— PROBLEM —
Write the records below out again. Match them exactly.

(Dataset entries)
▽
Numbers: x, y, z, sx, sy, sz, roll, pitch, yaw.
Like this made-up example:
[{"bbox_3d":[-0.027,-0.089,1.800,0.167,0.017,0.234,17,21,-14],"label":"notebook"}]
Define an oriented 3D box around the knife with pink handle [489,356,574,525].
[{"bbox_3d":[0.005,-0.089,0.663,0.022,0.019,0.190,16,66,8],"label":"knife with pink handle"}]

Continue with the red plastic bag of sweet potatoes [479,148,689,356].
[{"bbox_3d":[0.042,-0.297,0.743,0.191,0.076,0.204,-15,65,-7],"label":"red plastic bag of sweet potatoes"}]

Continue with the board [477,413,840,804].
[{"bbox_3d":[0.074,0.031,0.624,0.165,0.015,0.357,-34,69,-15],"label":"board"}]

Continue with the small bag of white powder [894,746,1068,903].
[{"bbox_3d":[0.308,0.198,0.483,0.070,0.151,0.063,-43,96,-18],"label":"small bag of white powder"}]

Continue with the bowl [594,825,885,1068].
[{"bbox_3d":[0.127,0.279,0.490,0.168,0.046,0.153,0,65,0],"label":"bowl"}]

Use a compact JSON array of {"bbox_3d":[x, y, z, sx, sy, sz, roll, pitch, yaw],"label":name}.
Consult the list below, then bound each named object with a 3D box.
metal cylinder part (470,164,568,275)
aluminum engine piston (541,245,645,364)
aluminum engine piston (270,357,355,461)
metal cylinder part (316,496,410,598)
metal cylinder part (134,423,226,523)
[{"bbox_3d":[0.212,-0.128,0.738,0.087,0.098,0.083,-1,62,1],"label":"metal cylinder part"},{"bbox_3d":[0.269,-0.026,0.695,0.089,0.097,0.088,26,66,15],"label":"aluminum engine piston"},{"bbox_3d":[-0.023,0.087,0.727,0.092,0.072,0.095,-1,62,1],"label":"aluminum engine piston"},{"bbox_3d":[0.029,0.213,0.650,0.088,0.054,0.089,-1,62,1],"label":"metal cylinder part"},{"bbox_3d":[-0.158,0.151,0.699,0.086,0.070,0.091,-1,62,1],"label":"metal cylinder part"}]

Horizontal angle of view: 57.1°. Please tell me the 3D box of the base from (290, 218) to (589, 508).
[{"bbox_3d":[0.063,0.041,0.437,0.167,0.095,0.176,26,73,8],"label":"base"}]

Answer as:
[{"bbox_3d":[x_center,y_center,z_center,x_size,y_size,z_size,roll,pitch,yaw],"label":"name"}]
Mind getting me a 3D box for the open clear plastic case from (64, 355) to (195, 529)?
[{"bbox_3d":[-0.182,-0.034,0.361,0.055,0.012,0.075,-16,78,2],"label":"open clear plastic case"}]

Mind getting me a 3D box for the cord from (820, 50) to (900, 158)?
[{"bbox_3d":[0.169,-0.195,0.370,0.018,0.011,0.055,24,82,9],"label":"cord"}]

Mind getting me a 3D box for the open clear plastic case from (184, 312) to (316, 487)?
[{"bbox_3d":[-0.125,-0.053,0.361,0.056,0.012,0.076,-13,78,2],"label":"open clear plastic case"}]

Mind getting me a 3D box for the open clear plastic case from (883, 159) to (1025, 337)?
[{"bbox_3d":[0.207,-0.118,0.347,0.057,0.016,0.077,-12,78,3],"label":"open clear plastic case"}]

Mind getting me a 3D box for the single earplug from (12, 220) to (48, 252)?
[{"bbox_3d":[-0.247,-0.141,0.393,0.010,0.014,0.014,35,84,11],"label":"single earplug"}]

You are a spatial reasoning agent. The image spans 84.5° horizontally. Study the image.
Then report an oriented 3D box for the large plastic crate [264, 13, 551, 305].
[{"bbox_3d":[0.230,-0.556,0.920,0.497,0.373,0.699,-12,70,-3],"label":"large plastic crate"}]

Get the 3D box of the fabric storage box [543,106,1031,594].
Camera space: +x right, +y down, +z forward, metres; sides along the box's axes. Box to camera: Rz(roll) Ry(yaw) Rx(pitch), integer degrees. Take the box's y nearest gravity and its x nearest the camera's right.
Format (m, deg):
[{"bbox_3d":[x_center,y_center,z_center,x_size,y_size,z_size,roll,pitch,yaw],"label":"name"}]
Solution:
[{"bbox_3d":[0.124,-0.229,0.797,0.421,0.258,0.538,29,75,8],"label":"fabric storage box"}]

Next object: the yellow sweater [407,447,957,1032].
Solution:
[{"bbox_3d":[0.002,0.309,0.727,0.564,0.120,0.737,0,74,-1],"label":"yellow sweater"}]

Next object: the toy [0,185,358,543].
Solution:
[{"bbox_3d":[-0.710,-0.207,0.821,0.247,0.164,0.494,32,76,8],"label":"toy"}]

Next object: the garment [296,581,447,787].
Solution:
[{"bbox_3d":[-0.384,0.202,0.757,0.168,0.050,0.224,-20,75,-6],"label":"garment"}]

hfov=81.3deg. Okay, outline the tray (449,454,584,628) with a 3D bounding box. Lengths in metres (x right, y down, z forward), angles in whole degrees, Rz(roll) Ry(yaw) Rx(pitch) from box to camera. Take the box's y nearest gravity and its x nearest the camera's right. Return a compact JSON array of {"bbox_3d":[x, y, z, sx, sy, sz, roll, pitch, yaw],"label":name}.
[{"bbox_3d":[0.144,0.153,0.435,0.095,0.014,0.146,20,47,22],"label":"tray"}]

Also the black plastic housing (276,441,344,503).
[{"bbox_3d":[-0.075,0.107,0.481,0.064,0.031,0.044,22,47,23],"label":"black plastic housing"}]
△
— EXPECTED OUTPUT —
Numbers: x, y, z, sx, sy, sz, roll, pitch, yaw.
Like this made-up example:
[{"bbox_3d":[-0.027,-0.089,1.800,0.167,0.017,0.234,17,21,-14],"label":"notebook"}]
Define an oriented 3D box around the knife with pink handle [489,356,574,525].
[{"bbox_3d":[0.005,-0.089,0.663,0.022,0.019,0.190,16,66,8],"label":"knife with pink handle"}]

Continue with the red plastic bag of sweet potatoes [479,148,689,356].
[{"bbox_3d":[0.042,-0.297,0.743,0.191,0.076,0.204,-15,65,-7],"label":"red plastic bag of sweet potatoes"}]

Continue with the board [477,413,840,804].
[{"bbox_3d":[0.074,0.031,0.624,0.165,0.015,0.357,-34,69,-15],"label":"board"}]

Continue with the small bag of white powder [894,746,1068,903].
[{"bbox_3d":[0.308,0.198,0.483,0.070,0.151,0.063,-43,96,-18],"label":"small bag of white powder"}]

Continue with the bowl [594,825,885,1068].
[{"bbox_3d":[0.127,0.279,0.490,0.168,0.046,0.153,0,65,0],"label":"bowl"}]

Use a compact JSON array of {"bbox_3d":[x, y, z, sx, sy, sz, roll, pitch, yaw],"label":name}.
Consult the list below, then bound each named object with a 3D box.
metal cylinder part (470,164,568,275)
aluminum engine piston (541,245,645,364)
aluminum engine piston (270,357,355,461)
metal cylinder part (316,496,410,598)
metal cylinder part (134,423,226,523)
[{"bbox_3d":[0.212,-0.128,0.738,0.087,0.098,0.083,-1,62,1],"label":"metal cylinder part"},{"bbox_3d":[0.269,-0.026,0.695,0.089,0.097,0.088,26,66,15],"label":"aluminum engine piston"},{"bbox_3d":[-0.023,0.087,0.727,0.092,0.072,0.095,-1,62,1],"label":"aluminum engine piston"},{"bbox_3d":[0.029,0.213,0.650,0.088,0.054,0.089,-1,62,1],"label":"metal cylinder part"},{"bbox_3d":[-0.158,0.151,0.699,0.086,0.070,0.091,-1,62,1],"label":"metal cylinder part"}]

Horizontal angle of view: 57.1°. Please tell me the 3D box of the base from (290, 218) to (589, 508).
[{"bbox_3d":[0.063,0.041,0.437,0.167,0.095,0.176,26,73,8],"label":"base"}]

Answer as:
[{"bbox_3d":[x_center,y_center,z_center,x_size,y_size,z_size,roll,pitch,yaw],"label":"name"}]
Mind getting me a 3D box for the open clear plastic case from (64, 355) to (195, 529)?
[{"bbox_3d":[-0.182,-0.034,0.361,0.055,0.012,0.075,-16,78,2],"label":"open clear plastic case"}]

Mind getting me a 3D box for the cord from (820, 50) to (900, 158)?
[{"bbox_3d":[0.169,-0.195,0.370,0.018,0.011,0.055,24,82,9],"label":"cord"}]

Mind getting me a 3D box for the open clear plastic case from (184, 312) to (316, 487)?
[{"bbox_3d":[-0.125,-0.053,0.361,0.056,0.012,0.076,-13,78,2],"label":"open clear plastic case"}]

Mind getting me a 3D box for the open clear plastic case from (883, 159) to (1025, 337)?
[{"bbox_3d":[0.207,-0.118,0.347,0.057,0.016,0.077,-12,78,3],"label":"open clear plastic case"}]

Mind getting me a 3D box for the single earplug from (12, 220) to (48, 252)?
[{"bbox_3d":[-0.247,-0.141,0.393,0.010,0.014,0.014,35,84,11],"label":"single earplug"}]

You are a spatial reasoning agent. The image spans 84.5° horizontally. Study the image.
Then report an oriented 3D box for the large plastic crate [264, 13, 551, 305].
[{"bbox_3d":[0.230,-0.556,0.920,0.497,0.373,0.699,-12,70,-3],"label":"large plastic crate"}]

Get the 3D box of the fabric storage box [543,106,1031,594].
Camera space: +x right, +y down, +z forward, metres; sides along the box's axes. Box to camera: Rz(roll) Ry(yaw) Rx(pitch), integer degrees. Take the box's y nearest gravity and its x nearest the camera's right.
Format (m, deg):
[{"bbox_3d":[x_center,y_center,z_center,x_size,y_size,z_size,roll,pitch,yaw],"label":"name"}]
Solution:
[{"bbox_3d":[0.124,-0.229,0.797,0.421,0.258,0.538,29,75,8],"label":"fabric storage box"}]

Next object: the yellow sweater [407,447,957,1032].
Solution:
[{"bbox_3d":[0.002,0.309,0.727,0.564,0.120,0.737,0,74,-1],"label":"yellow sweater"}]

Next object: the toy [0,185,358,543].
Solution:
[{"bbox_3d":[-0.710,-0.207,0.821,0.247,0.164,0.494,32,76,8],"label":"toy"}]

Next object: the garment [296,581,447,787].
Solution:
[{"bbox_3d":[-0.384,0.202,0.757,0.168,0.050,0.224,-20,75,-6],"label":"garment"}]

hfov=81.3deg. Okay, outline the tray (449,454,584,628) with a 3D bounding box. Lengths in metres (x right, y down, z forward), angles in whole degrees, Rz(roll) Ry(yaw) Rx(pitch) from box to camera. Take the box's y nearest gravity and its x nearest the camera's right. Return a compact JSON array of {"bbox_3d":[x, y, z, sx, sy, sz, roll, pitch, yaw],"label":name}.
[{"bbox_3d":[0.144,0.153,0.435,0.095,0.014,0.146,20,47,22],"label":"tray"}]

Also the black plastic housing (276,441,344,503).
[{"bbox_3d":[-0.075,0.107,0.481,0.064,0.031,0.044,22,47,23],"label":"black plastic housing"}]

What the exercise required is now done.